Core utilities for metabolomics.

https://rformassspectrometry.github.io/MetaboCoreUtils/index.html

8 stars 6 forks source link

`calculateMass`: clarify or enhance behaviour for charged formulas #59

Open meowcat opened 1 year ago

meowcat commented 1 year ago

Currently calculateMass("[C6H12]+") == calculateMass("C6H12") Strictly, this should be calculateMass("[C6H12]+") == calculateMass("C6H12") - .emass where .emass == 0.0005485799 Questions:

is calculateMass("[C6H12]+") out-of-scope for this function, and should this throw a warning or error?
otherwise, should it give the correct result?
or, should there be an argument calculateMass(x, charge)?

Note: the rcdk equivalent is get.formula(formula, charge)@mass . Notably, get.formula("[C6H6]+") also does not account for the charge (but creates the neutral formula). However here the user can specify the charge manually.

jorainer commented 1 year ago

@michaelwitting

michaelwitting commented 1 year ago

Not out of scope. We can add changes for this. In my opion charged formulas should be supplied exactly in the format you mentioned, e.g. [C6H12]+. Multiple charges would be 2+, 3+ or 2-. @jorainer would that be okay as input?

jorainer commented 1 year ago

IMHO it would be best if calculateMass would identify the charge automatically and return the correct mass.

maybe best to have one function

charge that takes formulas (character) and returns their charges (integer) - (function name might not be ideal though).
maybe another function that strips charges from the formulas (stripCharge)? - and along that line, maybe also one that adds charges to formulas (so that we can ensure that they have the correct format)

happy for a PR :)

michaelwitting commented 1 year ago

I can fiddle around a bit, but what do we want as input?

single string containing everything, e.g. [C6H12]+
two parameters for calculateMass, e.g. calculateMass("C6H12", charge = "1+")

I would prefer the first option

jorainer commented 1 year ago

I would also say the first option (i.e. "[C6H12]+") - ideally also supporting a character vector of several formulas and not just a single one.

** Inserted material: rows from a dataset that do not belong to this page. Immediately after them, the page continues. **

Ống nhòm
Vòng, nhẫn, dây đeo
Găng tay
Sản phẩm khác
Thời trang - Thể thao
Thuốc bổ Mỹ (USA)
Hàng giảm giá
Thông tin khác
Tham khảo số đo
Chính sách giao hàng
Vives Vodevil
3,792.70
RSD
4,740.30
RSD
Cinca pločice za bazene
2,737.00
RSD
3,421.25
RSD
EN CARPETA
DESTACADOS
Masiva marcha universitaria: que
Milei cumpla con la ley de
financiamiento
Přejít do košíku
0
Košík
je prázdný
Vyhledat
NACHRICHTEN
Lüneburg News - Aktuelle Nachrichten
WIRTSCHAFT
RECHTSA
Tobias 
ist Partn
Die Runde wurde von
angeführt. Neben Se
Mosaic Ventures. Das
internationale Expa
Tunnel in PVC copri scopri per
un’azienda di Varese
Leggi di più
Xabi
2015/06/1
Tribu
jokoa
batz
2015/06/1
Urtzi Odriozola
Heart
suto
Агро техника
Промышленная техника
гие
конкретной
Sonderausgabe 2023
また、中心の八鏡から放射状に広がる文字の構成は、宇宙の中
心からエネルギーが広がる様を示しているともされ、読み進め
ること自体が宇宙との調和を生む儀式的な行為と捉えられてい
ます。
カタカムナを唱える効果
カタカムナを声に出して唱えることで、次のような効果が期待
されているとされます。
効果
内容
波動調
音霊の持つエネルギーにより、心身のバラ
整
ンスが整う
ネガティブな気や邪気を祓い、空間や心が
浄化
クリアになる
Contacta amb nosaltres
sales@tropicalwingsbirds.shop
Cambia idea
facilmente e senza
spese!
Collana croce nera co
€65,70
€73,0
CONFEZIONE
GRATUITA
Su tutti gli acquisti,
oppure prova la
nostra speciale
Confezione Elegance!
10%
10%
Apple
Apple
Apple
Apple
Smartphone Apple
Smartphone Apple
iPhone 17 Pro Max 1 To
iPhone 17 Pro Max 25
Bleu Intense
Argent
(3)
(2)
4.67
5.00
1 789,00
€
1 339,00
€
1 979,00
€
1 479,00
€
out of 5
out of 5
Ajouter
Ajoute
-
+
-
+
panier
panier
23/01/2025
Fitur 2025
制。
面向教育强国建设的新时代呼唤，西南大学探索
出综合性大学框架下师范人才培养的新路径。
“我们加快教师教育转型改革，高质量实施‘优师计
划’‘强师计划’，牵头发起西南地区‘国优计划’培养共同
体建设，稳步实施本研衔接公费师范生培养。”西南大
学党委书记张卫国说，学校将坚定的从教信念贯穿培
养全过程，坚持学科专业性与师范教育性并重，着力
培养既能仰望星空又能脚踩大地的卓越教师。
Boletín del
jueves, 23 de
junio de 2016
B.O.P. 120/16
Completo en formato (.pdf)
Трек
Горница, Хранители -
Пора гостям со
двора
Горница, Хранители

michaelwitting commented 1 year ago

The way I think it through now, calculateMass() would in future only accept character and no preparsed lists. Except we put the parsing of charges in the countElements() function

jorainer commented 1 year ago

we also have isotope detection/parsing in there (calculateMass? countElements?), right? maybe would make most sense to do that in the same function?

jorainer commented 1 year ago

don't know if the previous comment made sense... what I mean: put that into the same function that does already the parsing to avoid needing to parse the input twice (once e.g. counting elements and once getting the charge). but this will also depend a bit how complicated it would be - if it's too difficult or blows up the code we could do it in two separate steps (i.e. a dedicated function that retrieves the charge from a character). maybe it would even be good to just focus first on the latter, to have a clean (separate) implementation to derive the charge from a character so that we can test and then later improve?